BOMM Biofilm Inhibitor Synthesis
The procedures for the synthesis of the potential biofilm inhibitors are documented here. The procedures are broken down according to the chemistry being carried out.
Synthetic Overview
The synthesis of the potential biofilm inhibitors used in the BOMM laboratory centers around an amide bond formation between a carboxylic acid and an amino acid. An example compound is shown in Figure 1 below.
Two separate pieces are combined in an amide coupling reaction: a carboxylic acid and an amine (see Scheme 1).
Amide Couping for Biofilm Inhibitors
In our case, the amine will be an amino acid, which also carries its own carboxylic acid. This will cause issues during the coupling, as there would be two carboxylic acids that could react. In order to avoid this, we will use amino acids that have the carboxylic acid functional group protected (or hidden) as a tert-butyl ester (see Figure 2).
Thus, an example coupling between 3,5-dibromo-4-methoxycinnamic acid (acid 69) and the protected amino acid phenylalanine (H-Phe-OtBu) is shown in Scheme 2. The coupling reagent is indicated above the reaction arrow and the solvent of the reaction is below the reaction arrow. In our case, N-(3-dimethylaminopropyl)-N’-ethylcarbodiimide (EDCI) will be the coupling reagent and methylene chloride (CH2Cl2) will be the solvent.
After the reaction is complete, the side products of the reaction are removed by washing separately with an acidic aqueous solution and a basic aqueous solution. After evaporation of the organic solvent, the solid protected biofilm inhibitor will remain in the flask.

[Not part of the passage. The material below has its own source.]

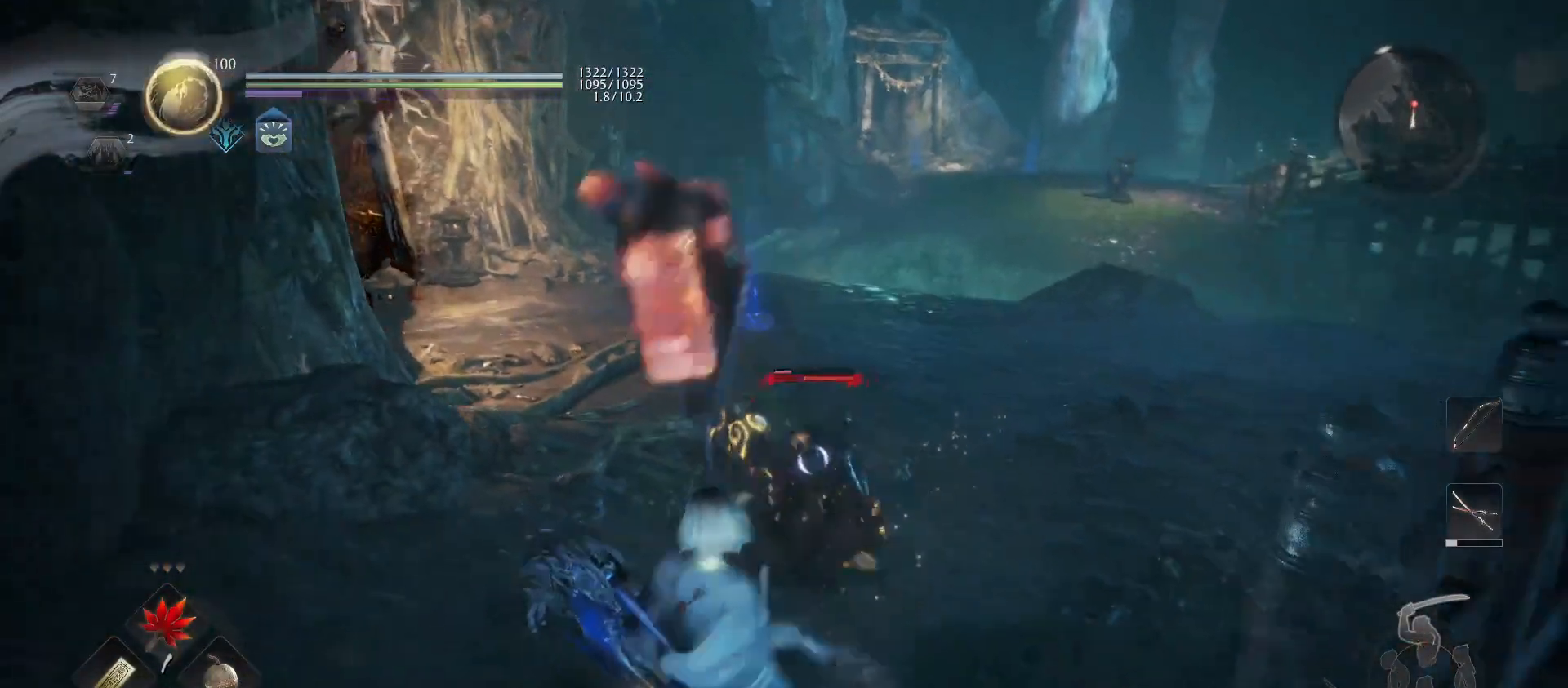
{"buttons": [], "left_stick": "center", "right_stick": "center", "events": [[67, "DPAD_UP", "down"], [200, "DPAD_UP", "up"]]}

Removal of the tert-butyl Protecting Group
To complete the synthesis, the carboxylic acid functional group will be deprotected. The tert-butyl ester can be easily cleaved in the mildly acidic but highly polar solvent 2,2,2-trifluoroethanol (HOCH2CF3, TFE). Scheme 3 illustrates the reaction. Typically, stirring in this solvent at room temperature for roughly 48 hours is sufficient to completely deprotect the ester. This process can also be accelerated with the addition of heat to reduce reaction times.
A final extraction of the product into basic aqueous solution followed by reacidification and extraction into fresh organic solvent ensures the purity of the final biofilm inhibitor product.